What is needed:
Please transcribe the listing that follows exactly; images are to be excluded.

Source records:
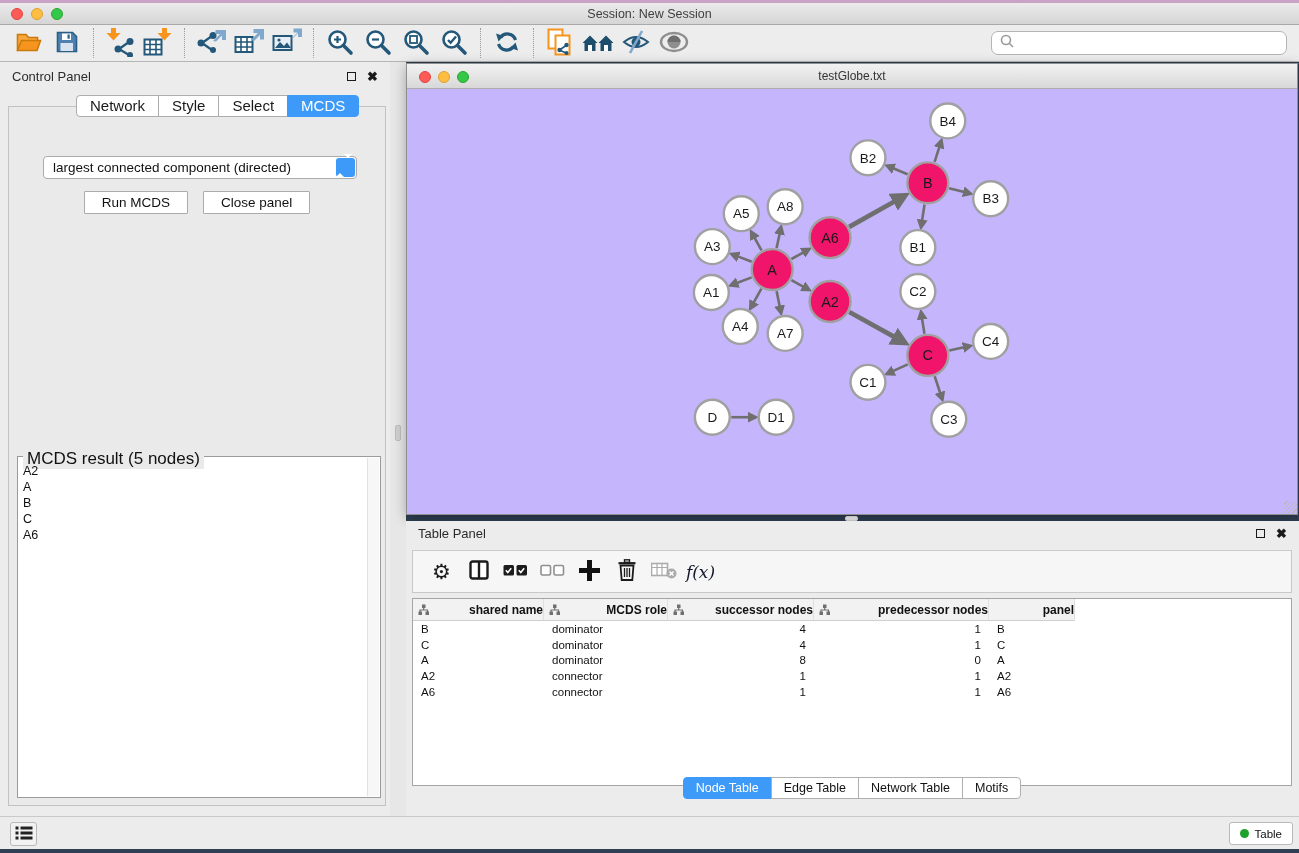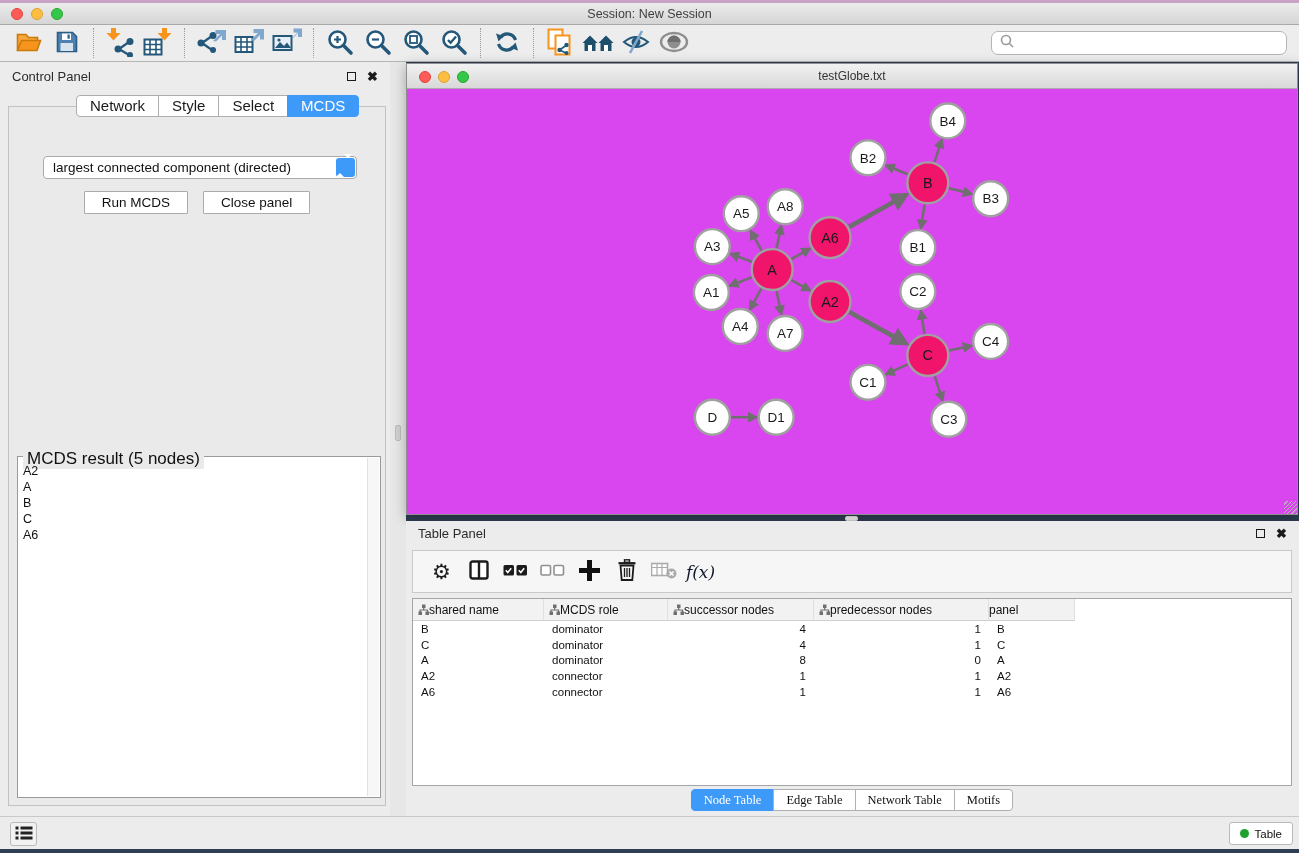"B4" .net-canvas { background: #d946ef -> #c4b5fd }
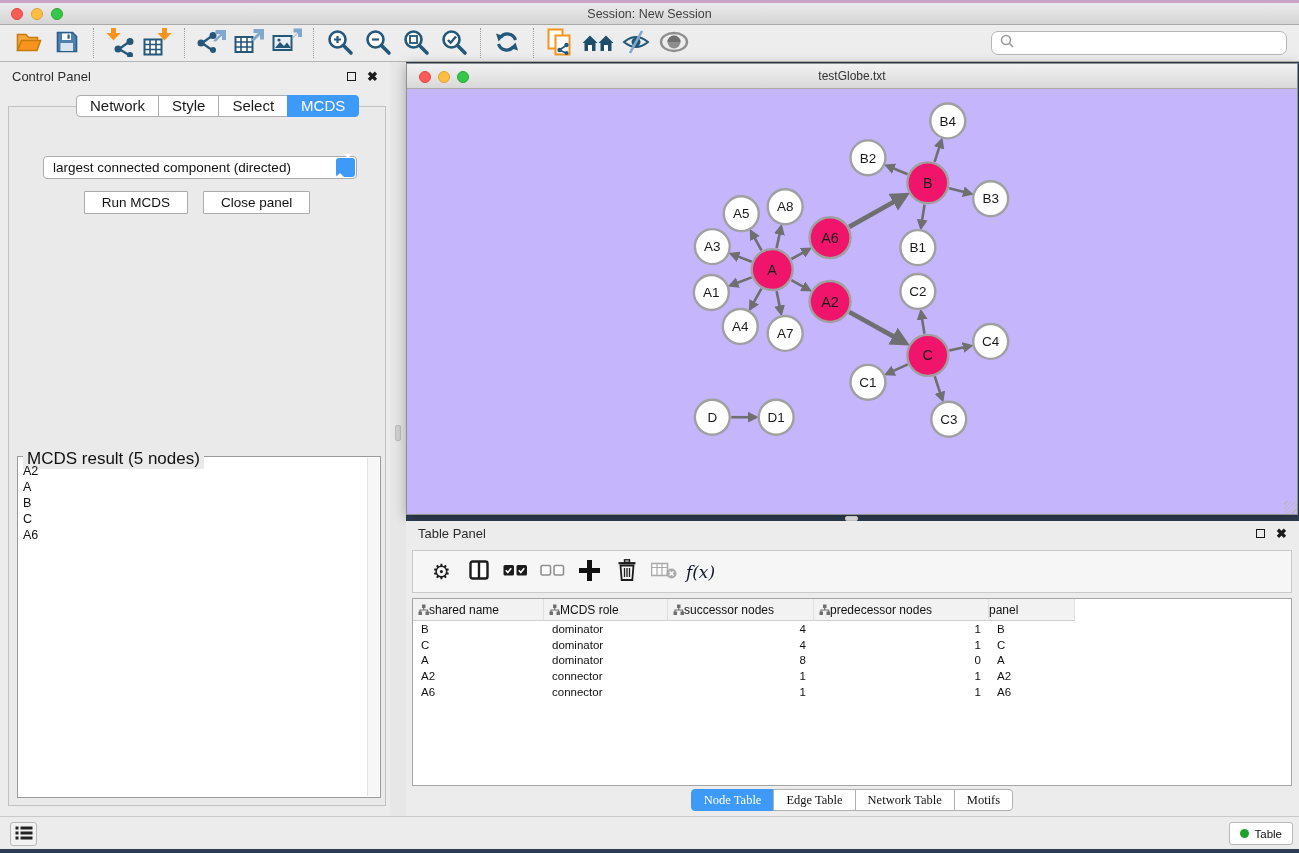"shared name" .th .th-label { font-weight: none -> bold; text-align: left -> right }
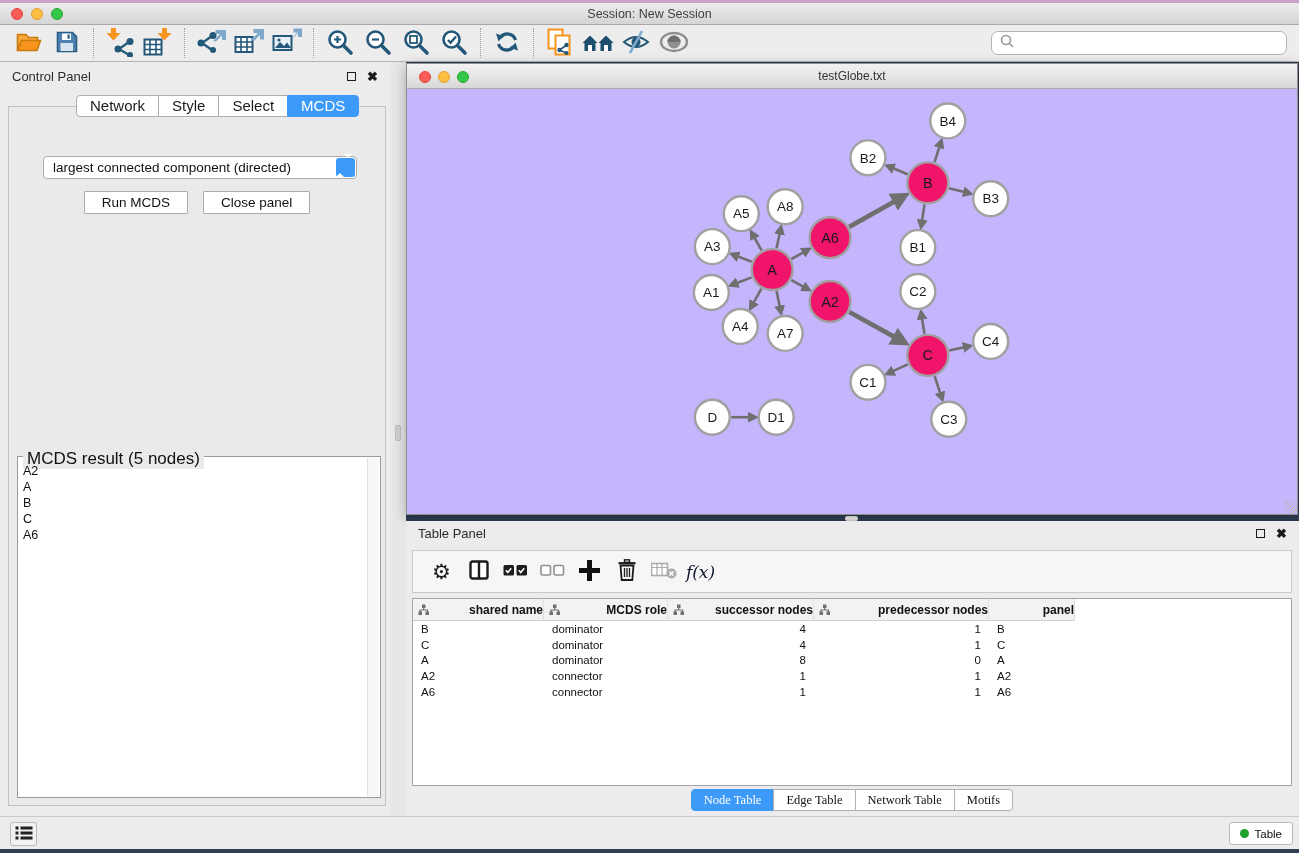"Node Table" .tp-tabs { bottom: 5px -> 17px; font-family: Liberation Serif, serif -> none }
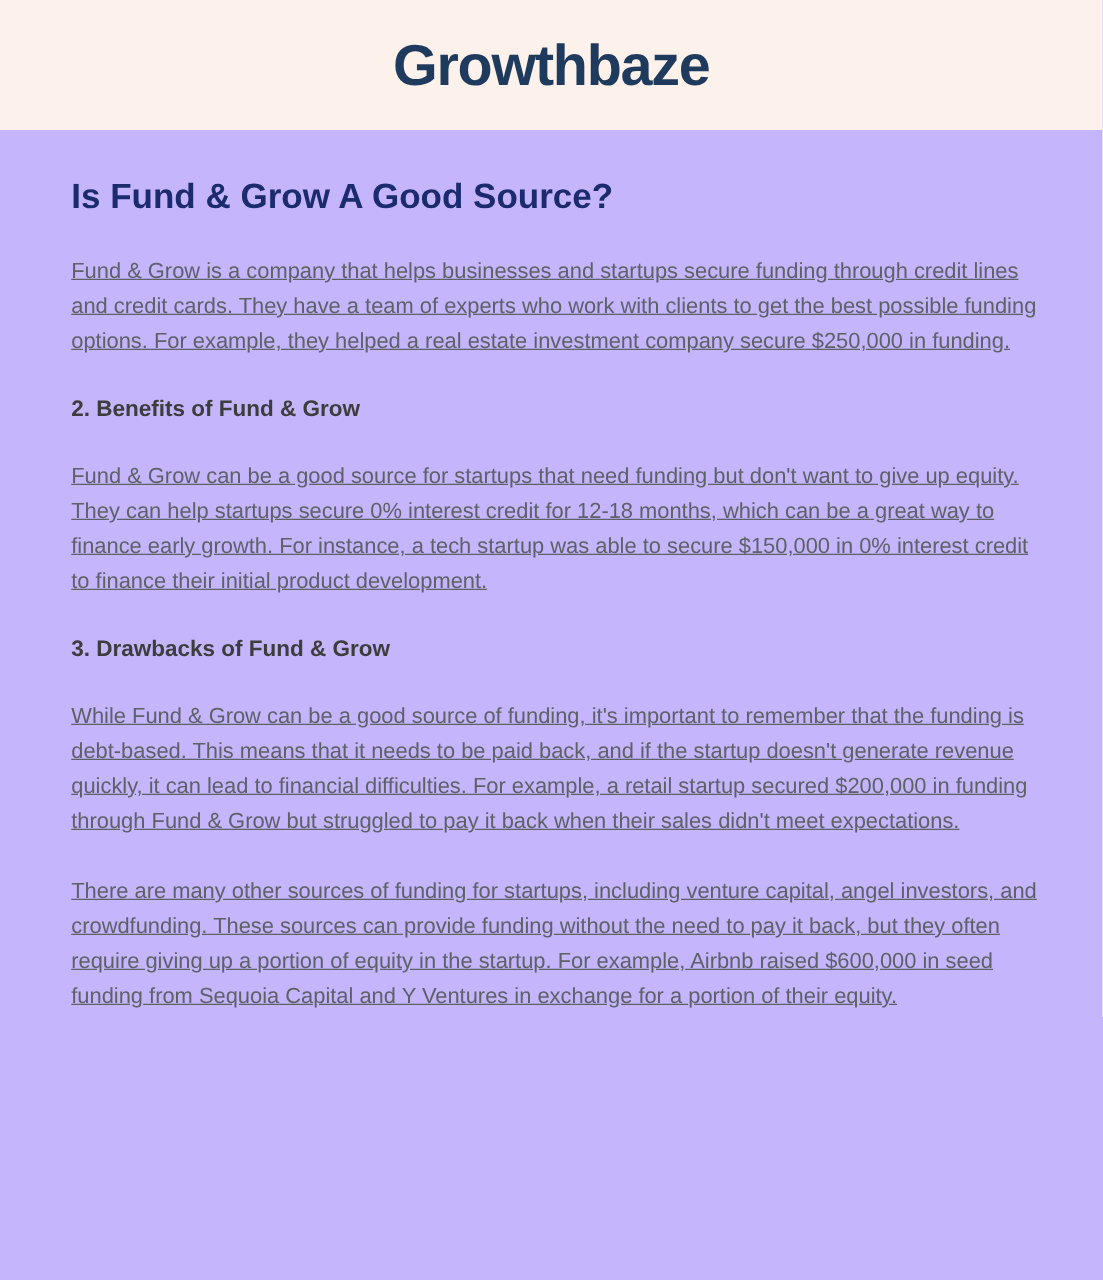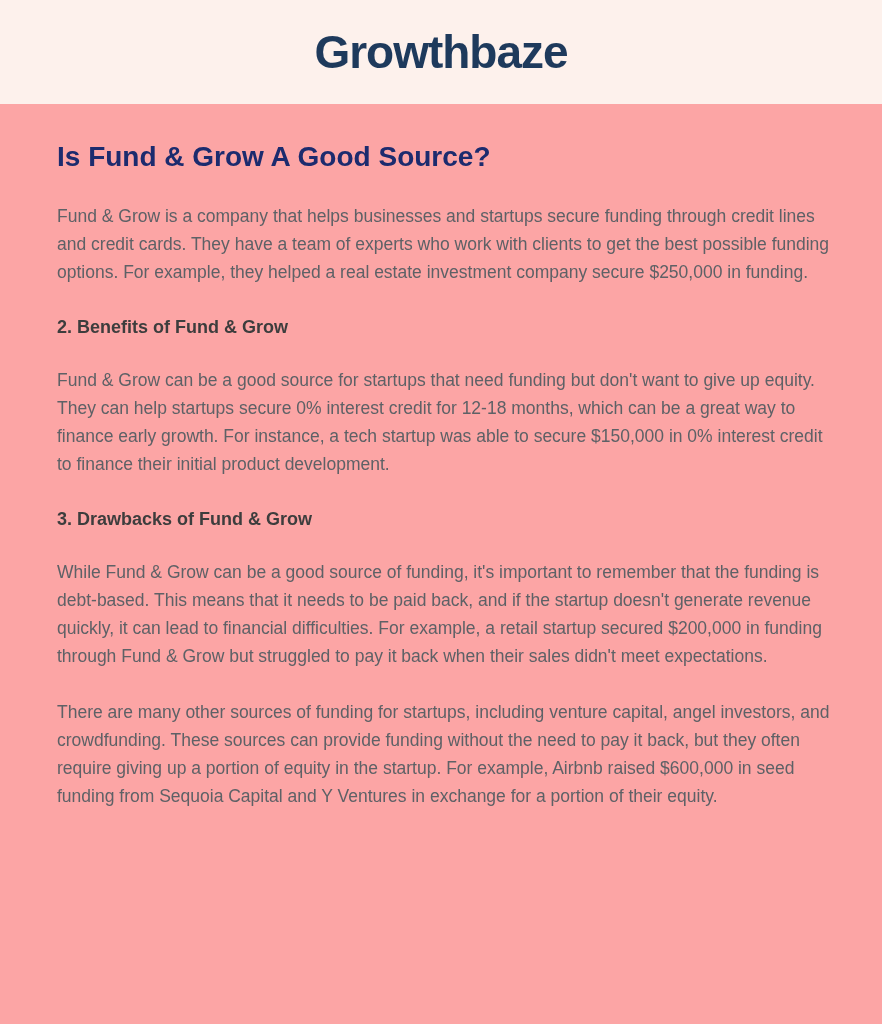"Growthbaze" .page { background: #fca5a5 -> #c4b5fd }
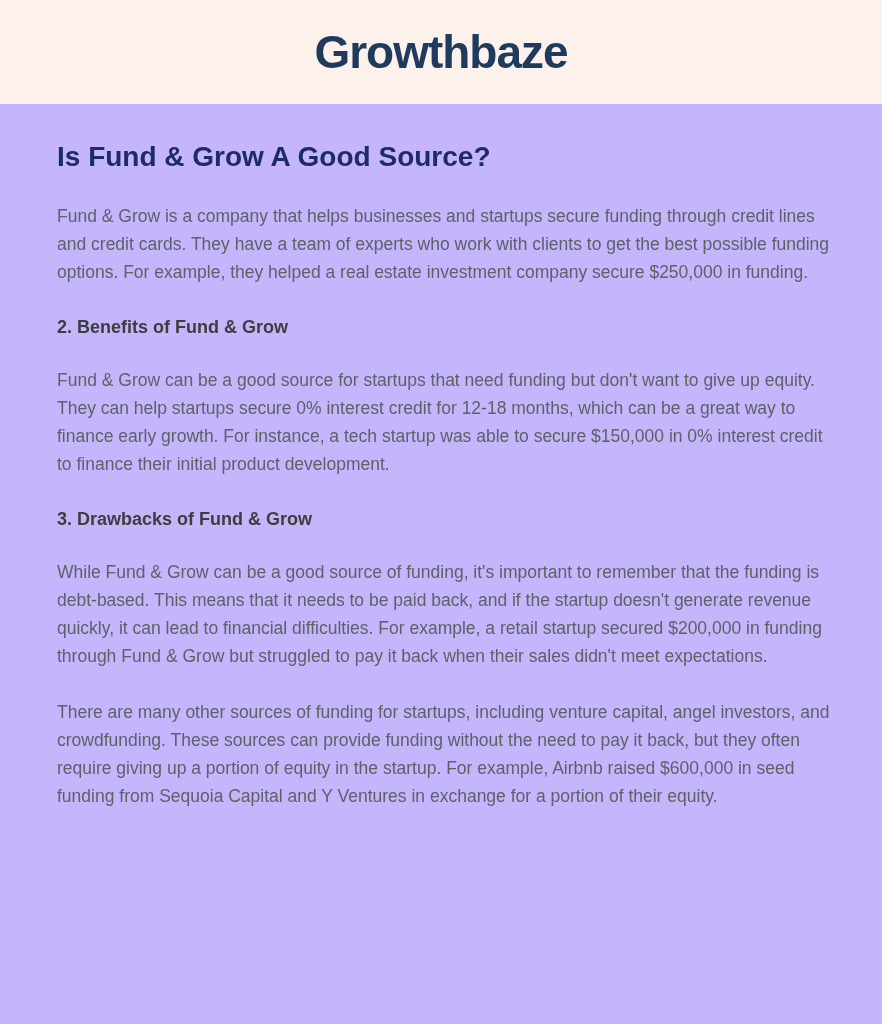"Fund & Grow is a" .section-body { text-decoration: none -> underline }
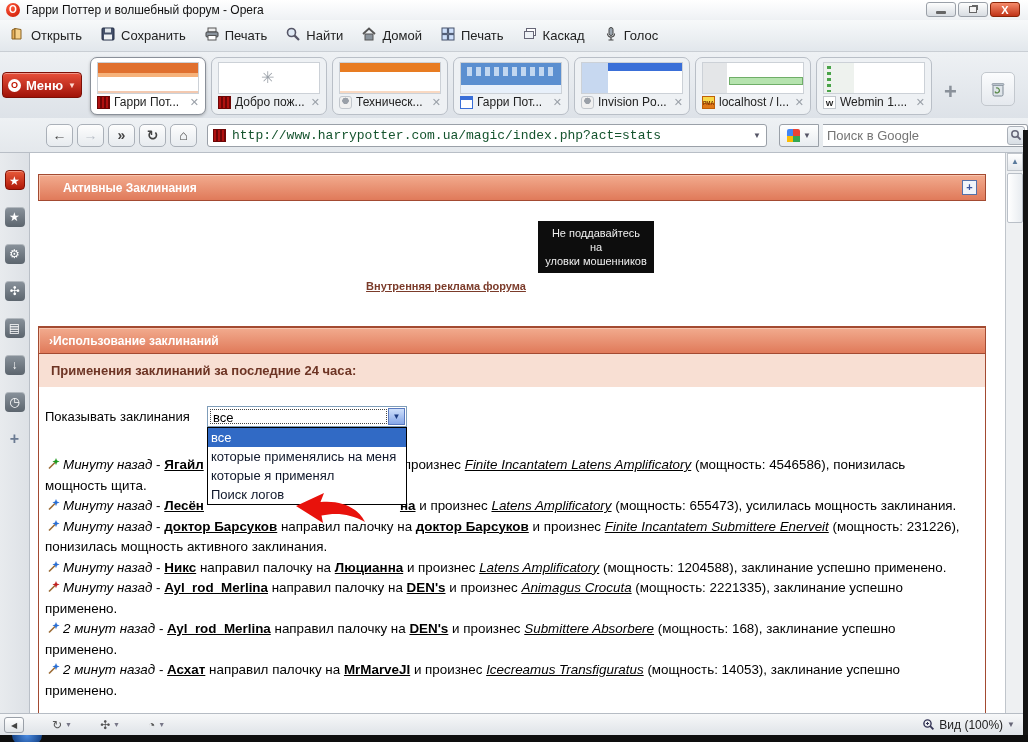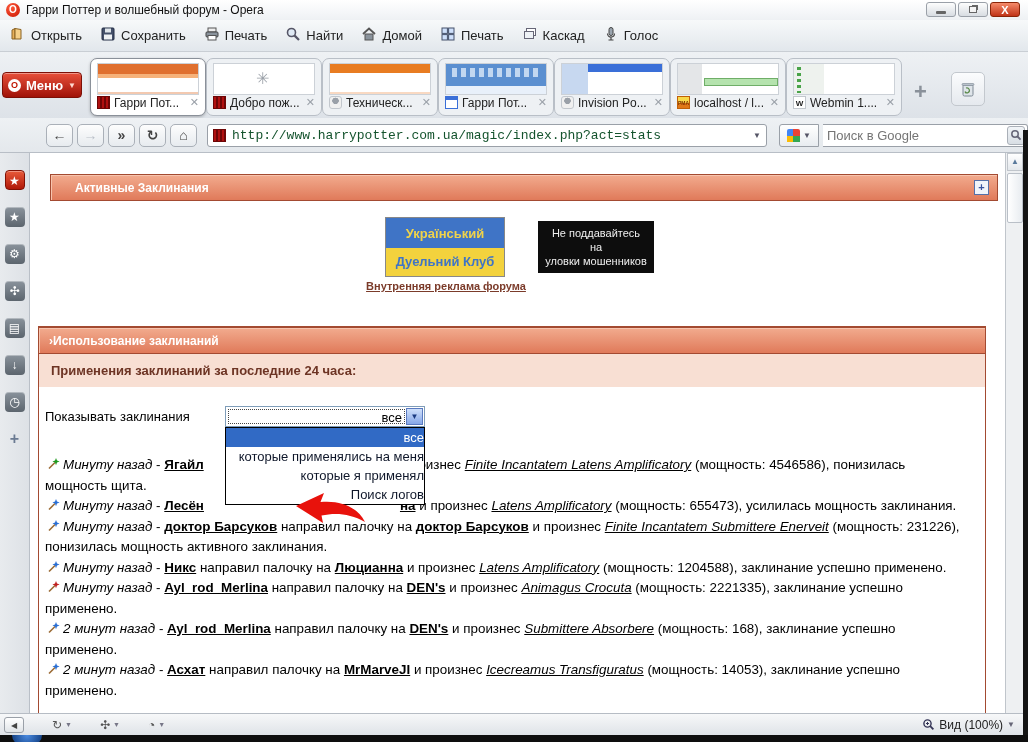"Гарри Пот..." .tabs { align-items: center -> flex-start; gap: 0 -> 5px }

Answer to the problem:
"B4" .net-canvas { background: #d946ef -> #c4b5fd }
"shared name" .th .th-label { font-weight: none -> bold; text-align: left -> right }
"Node Table" .tp-tabs { bottom: 5px -> 17px; font-family: Liberation Serif, serif -> none }
"Growthbaze" .page { background: #fca5a5 -> #c4b5fd }
"Fund & Grow is a" .section-body { text-decoration: none -> underline }
"Гарри Пот..." .tabs { align-items: center -> flex-start; gap: 0 -> 5px }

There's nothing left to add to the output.